[YOUR TASK]
Repeat the data below word for word, starting at the line that contains "tenki.jpトップ" and continuing through the final line of the data, with both of those lines included.

[SUPPLIED DATA]
========

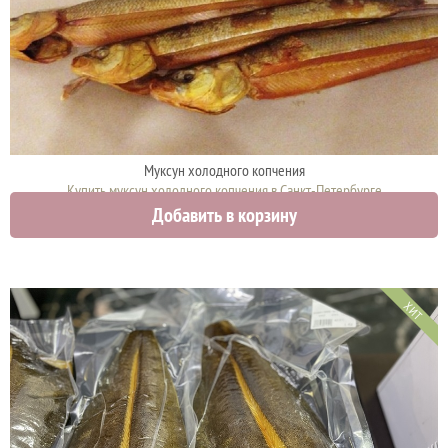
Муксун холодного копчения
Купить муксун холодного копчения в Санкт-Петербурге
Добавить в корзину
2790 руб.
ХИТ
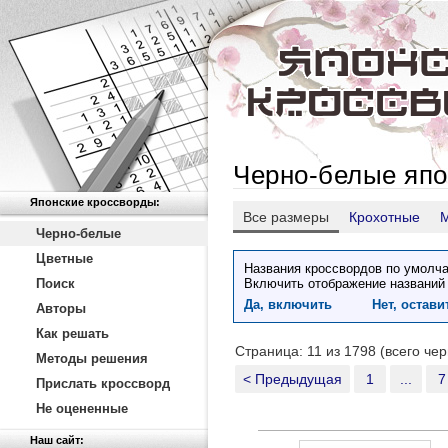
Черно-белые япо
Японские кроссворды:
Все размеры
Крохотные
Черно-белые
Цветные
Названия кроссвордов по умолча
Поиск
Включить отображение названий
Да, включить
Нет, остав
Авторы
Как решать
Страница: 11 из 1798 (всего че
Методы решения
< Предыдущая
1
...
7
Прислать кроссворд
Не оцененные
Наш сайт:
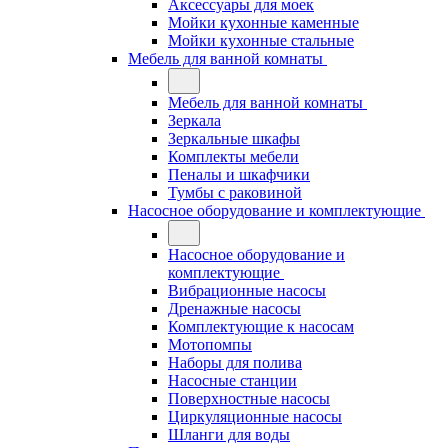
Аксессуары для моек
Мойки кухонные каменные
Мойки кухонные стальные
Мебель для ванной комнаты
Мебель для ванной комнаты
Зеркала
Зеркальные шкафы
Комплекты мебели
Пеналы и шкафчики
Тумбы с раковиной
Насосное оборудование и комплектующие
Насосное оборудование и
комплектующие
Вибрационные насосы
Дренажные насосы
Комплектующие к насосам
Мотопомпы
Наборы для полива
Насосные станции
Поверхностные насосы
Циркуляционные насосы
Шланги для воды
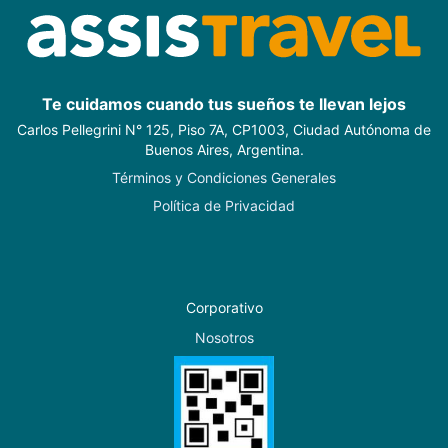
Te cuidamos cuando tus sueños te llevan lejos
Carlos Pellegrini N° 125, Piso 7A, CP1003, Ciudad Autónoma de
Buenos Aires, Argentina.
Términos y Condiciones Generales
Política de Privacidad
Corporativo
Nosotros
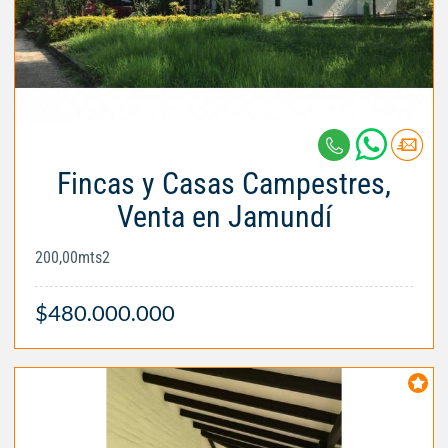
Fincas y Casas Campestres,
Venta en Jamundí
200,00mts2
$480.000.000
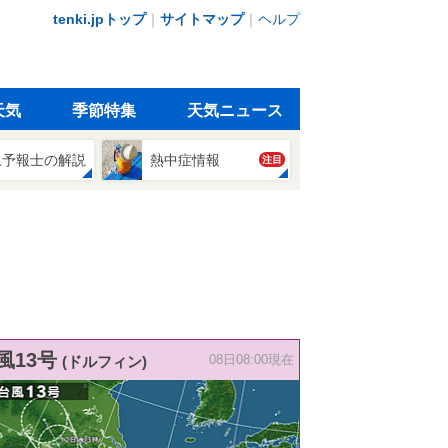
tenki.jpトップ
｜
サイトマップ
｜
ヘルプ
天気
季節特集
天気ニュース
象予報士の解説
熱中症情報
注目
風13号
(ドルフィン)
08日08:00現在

========

[EXERCISE OUTPUT]
tenki.jpトップ
｜
サイトマップ
｜
ヘルプ
天気
季節特集
天気ニュース
象予報士の解説
熱中症情報
注目
風13号
(ドルフィン)
08日08:00現在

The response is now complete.